Duruşmada savunmasını yapan Mahruki, kendisine yöneltilen suçlamaları kesin bir dille reddetti. Mahruki, mahkemeye sunduğu belgelerin yeterince incelenmediğini savundu. “Söylediklerimi sadece ben değil, Türkiye’de herkes söylüyor. Ben bu ifadeleri kullandım diye suçlu mu oluyorum?” şeklinde bir eleştiride bulunan Mahruki, üzerinde atılı olan ‘yanıltıcı bilgiyi alenen yayma’ suçunu kabul etmediğini belirtti. Ayrıca, kendisinin yalnızca düşüncelerini ifade ettiğini, bilgi paylaşımında bulunmadığını vurgulayarak beraatini talep etti.
Mahruki’nin avukatı da müvekkilinin suçlamalarının asılsız olduğunu öne sürerek, Mahruki’nin beraatini istedi. Mahkeme sürecinde yapılan savunmaların ardından Mahruki’nin son sözleri alınmak üzere sözü kendisine verildi.
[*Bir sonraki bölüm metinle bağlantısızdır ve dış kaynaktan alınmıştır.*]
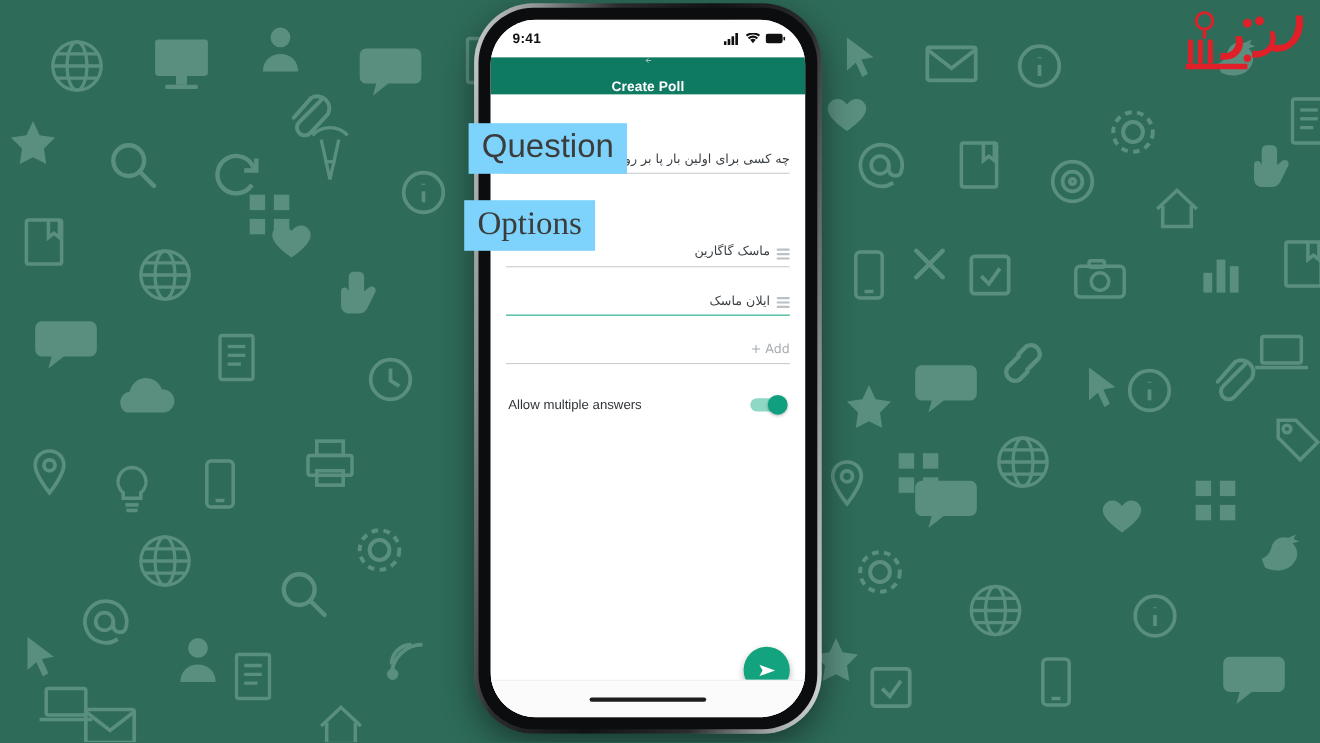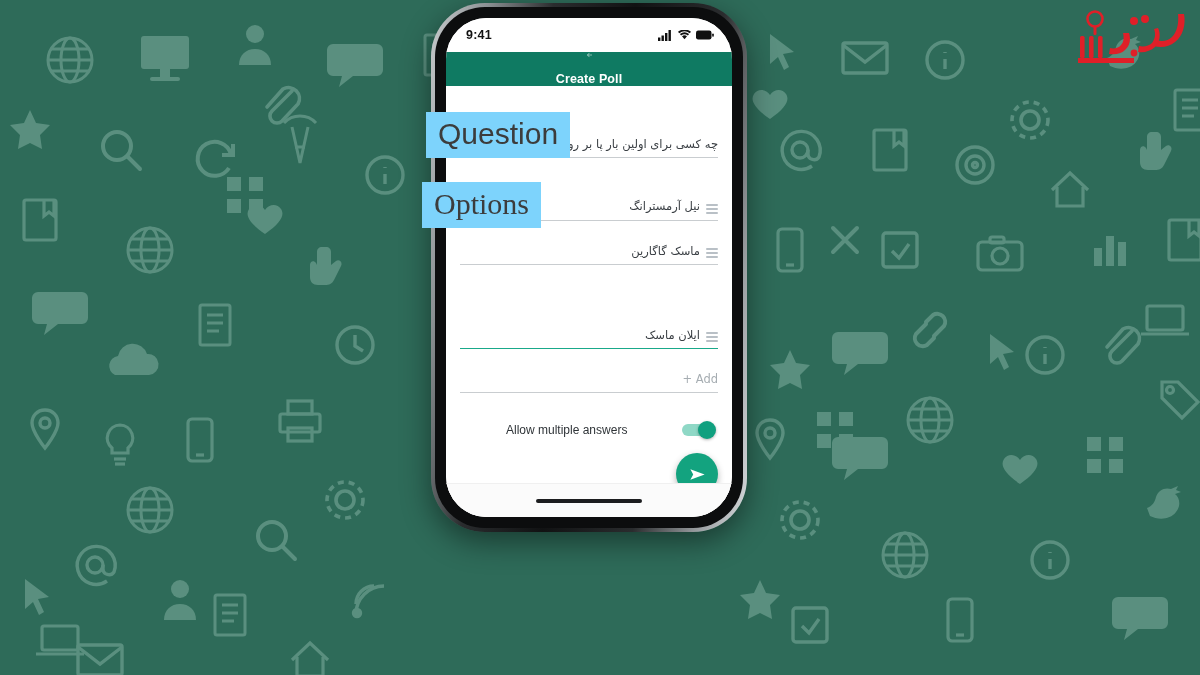--- a/index.html
+++ b/index.html
@@ -35,21 +35,21 @@
     height: 62px;
     z-index: 40;
   }
 
   
   #phone {
     position: absolute;
     left: 431px;
     top: 3px;
     width: 316px;
-    height: 529px;
+    height: 664px;
     z-index: 20;
     border-radius: 17px;
   }
   .phone-outer {
     position: absolute;
     inset: 0;
     border-radius: 54px;
     background: linear-gradient(100deg,#c9ccce 0%,#8b9093 14%,#2a2c2e 30%,#111213 50%,#2a2c2e 72%,#9a9ea1 88%,#d7dadd 100%);
     box-shadow: 0 10px 30px rgba(0,0,0,.45);
   }
@@ -155,21 +155,21 @@
 
   .field-row {
     position: relative;
     display: flex;
     align-items: flex-end;
     justify-content: flex-end;
     gap: 6px;
     padding-bottom: 4px;
     border-bottom: 1px solid #c9cdd0;
   }
-  .field-row.active { border-bottom: 1.6px solid #19a98a; margin-top: 40px; }
+  .field-row.active { border-bottom: 1.6px solid #19a98a; }
 
   .field-text {
     font-family: "DejaVu Sans", "Liberation Sans", sans-serif;
     font-size: 11.5px;
     color: #3a3f44;
     direction: rtl;
     text-align: right;
     white-space: nowrap;
     line-height: 1.5;
   }
@@ -201,21 +201,20 @@
 
   .toggle-row {
     display: flex;
     align-items: center;
     justify-content: space-between;
     padding: 0 2px;
   }
   .toggle-label {
     font-size: 12px;
     color: #2f3438;
-    margin-left: 44px;
   }
   .switch {
     position: relative;
     width: 34px;
     height: 14px;
   }
   .switch-track {
     position: absolute;
     left: 0; top: 1px;
     width: 30px;
@@ -587,28 +586,20 @@
         <div class="content">
 
           <div class="spacer-top"></div>
 
           <div class="field-row">
             <div class="field-text">چه کسی برای اولین بار پا بر روی ماه گذاشت؟</div>
           </div>
 
           <div class="gap-lg"></div>
 
-          <div class="field-row">
-            <div class="field-text">نیل آرمسترانگ</div>
-            <div class="drag-handle">
-              <span></span>
-                <span></span>
-                <span></span>
-            </div>
-          </div>
 
           <div class="gap-sm"></div>
 
           <div class="field-row">
             <div class="field-text">ماسک گاگارین</div>
             <div class="drag-handle">
               <span></span>
                 <span></span>
                 <span></span>
             </div>

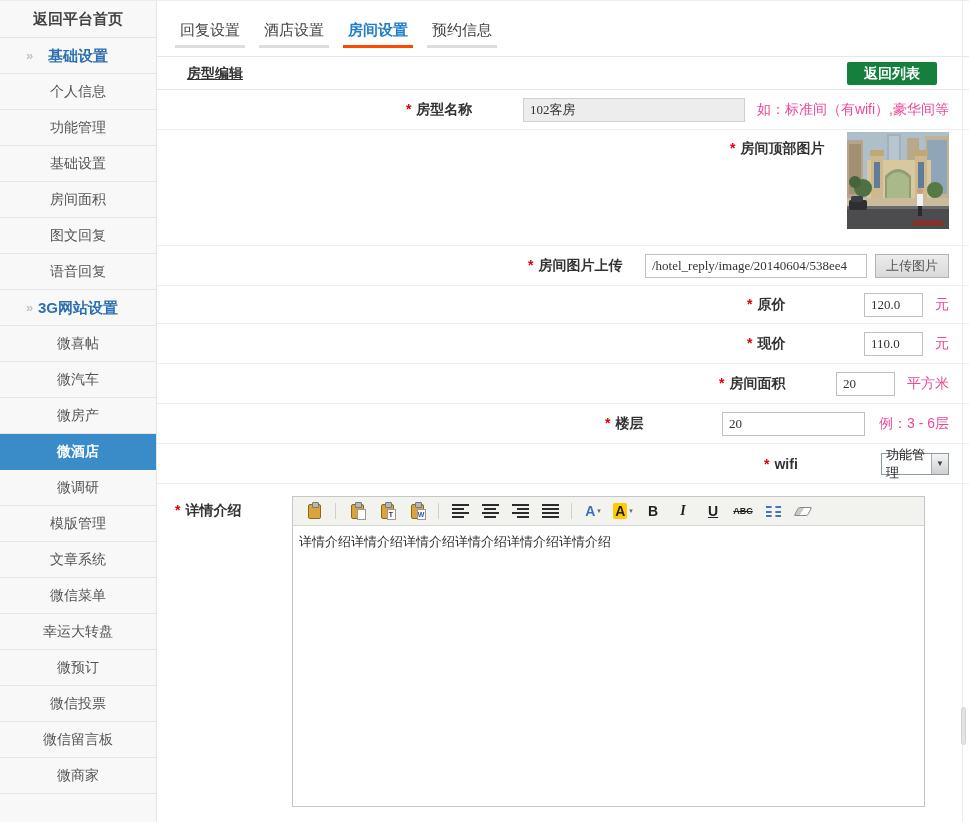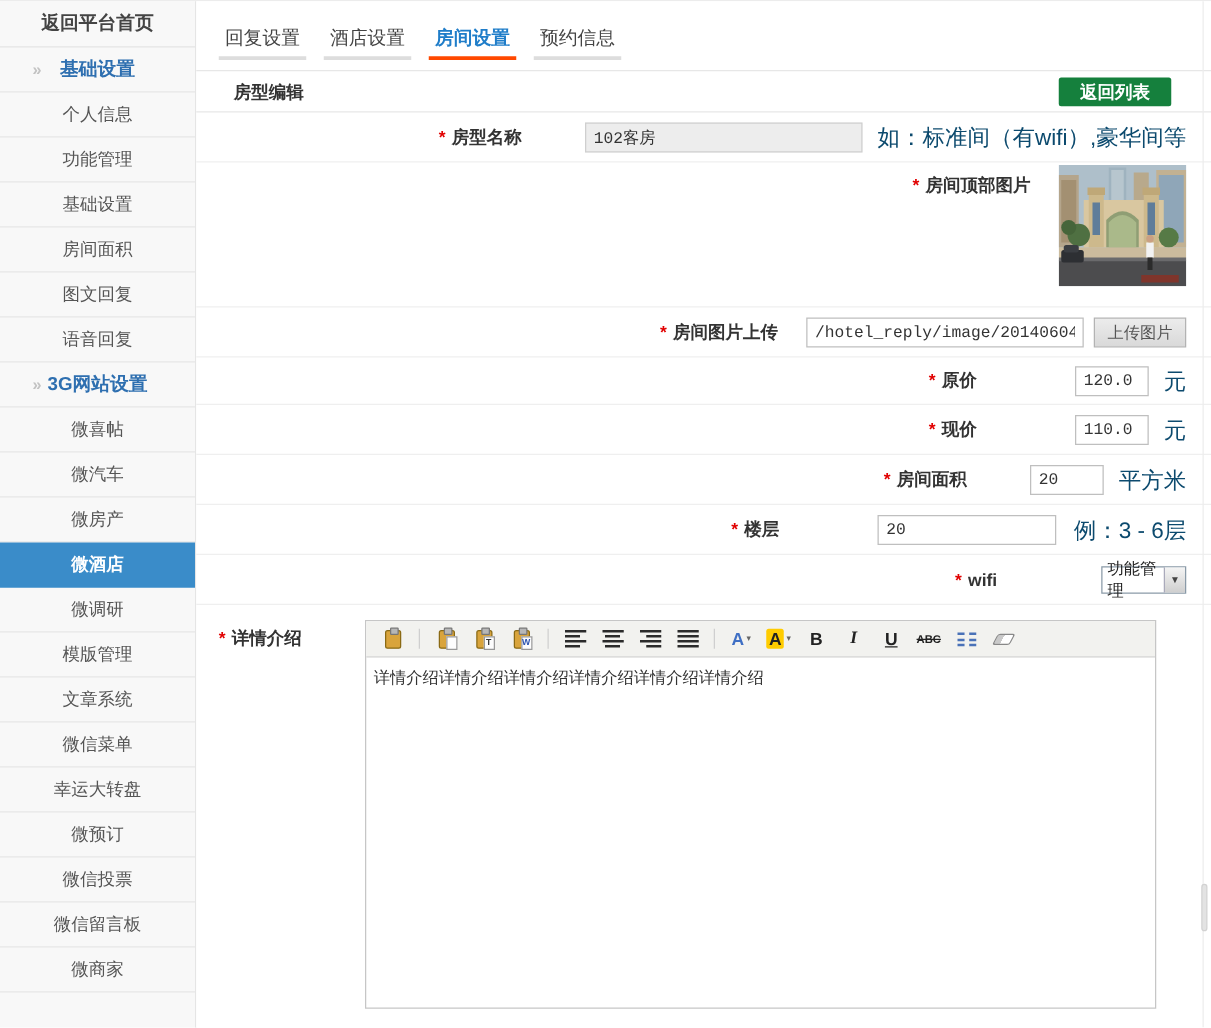--- a/index.html
+++ b/index.html
@@ -22,36 +22,36 @@
   
   .main { position:absolute; left:157px; top:0; right:0; bottom:0; background:#fff; }
 
   .tabs { display:flex; align-items:flex-end; gap:14px; padding:20px 0 0 18px; }
   .tab { font-size:15px; color:#444; padding:0 5px 5px 5px; border-bottom:3px solid #dddddd; cursor:pointer; }
   .tab.active { color:#1f7dc9; font-weight:bold; border-bottom-color:#ff4800; }
 
   .rule { border-top:1px solid #e7e7e7; margin-top:8px; }
 
   .page-header { position:relative; height:33px; border-bottom:1px solid #e7e7e7; }
-  .page-title { position:absolute; left:30px; top:0; line-height:33px; font-size:14px; font-weight:bold; color:#333; }
+  .page-title { position:absolute; left:30px; top:0; line-height:33px; font-size:14px; font-weight:bold; color:#333;text-decoration:underline; }
   .back-btn { position:absolute; right:32px; top:5px; height:23px; line-height:23px;
     padding:0 17px; background:#15803d; color:#fff; font-size:14px; font-weight:bold;
     border:none; border-radius:2px; cursor:pointer; }
 
   
   .form-row { display:flex; align-items:center; padding:0 20px 0 18px;
     border-bottom:1px solid #efefef;justify-content:flex-end; }
   .row-label { width:117px; flex:0 0 117px; font-size:14px; font-weight:bold; color:#333; }
   .req { color:#e10000; margin-right:5px; font-weight:bold; }
   .h40 { height:40px; } .h38 { height:38px; } .h116 { height:116px; align-items:flex-start; }
   .h116 .row-label { margin-top:10px; }
-  .unit, .hint { font-size:18px; color:#0c4a6e; }
+  .unit, .hint { font-size:14px; color:#ec4899; }
 
   .txt { height:24px; border:1px solid #bfbfbf; background:#fff; font-size:13px;
-    color:#333; padding:0 6px; font-family:Liberation Mono, monospace; }
+    color:#333; padding:0 6px; font-family:Liberation Serif, serif; }
   .txt.gray { background:#ededed; border-color:#cfcfcf; }
   .w222 { width:222px; } .w75 { width:59px; } .w143 { width:143px; }
   .ml12 { margin-left:12px; } .ml14 { margin-left:14px; }
 
   .thumb { width:102px; height:97px; margin-top:2px; display:block; border:0; }
 
   .upload-btn { height:24px; margin-left:8px; padding:0 10px; font-size:13px; color:#555;
     background:linear-gradient(#ececec,#d9d9d9); border:1px solid #b3b3b3; cursor:pointer;
     font-family:inherit; }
Mahruki, “Üç defadır mahkemeye geliyorum, mahkeme benim yanıltıcı bilgiyi paylaşmayacağımı biliyordur. Beraat edeceğime inanıyorum çünkü suç işlemedim” diyerek kendisini temize çıkartacak bir sonuç beklediğini ifade etti.
Daha sonra duruşmada savunmaların alınmasının ardından mahkeme heyeti, Nasuh Mahruki hakkında, ‘halkı yanıltıcı bilgiyi alenen yayma’ suçundan 11 ay 20 gün hapis cezası verilmesine karar verdi. Ancak mahkeme, bu cezanın infaz edilmeden, hükmün açıklanmasının geri bırakılmasına hükmetti. Bu karar, Mahruki’nin cezasının belirli bir süreyle erteleneceği anlamına geliyor. Böylece Mahruki, şartların yerine getirilmesi şartıyla cezadan muaf kalma imkanı elde etmiş oldu.
Sonuç olarak, Nasuh Mahruki’nin sosyal medya paylaşımlarının ifade özgürlüğü ile yanıltıcı bilgi yayma arasında nasıl bir çizgide olduğunu belirlemek, bu davanın temel taşını oluşturdu. Mahkemede yapılan savunmalar, Türkiye’deki bilgi paylaşımının hukuki sınırları konusundaki tartışmaları daha da derinleştirmeye aday bir durum ortaya çıkardı. Mahruki’nin durumu, benzer yargı süreçlerinin ve sosyal medya üzerindeki ifade özgürlüğünün ne denli kritik bir mesele olduğunun altını çizerken, bu tür davaların toplumdaki yankıları da merakla takip edilecektir.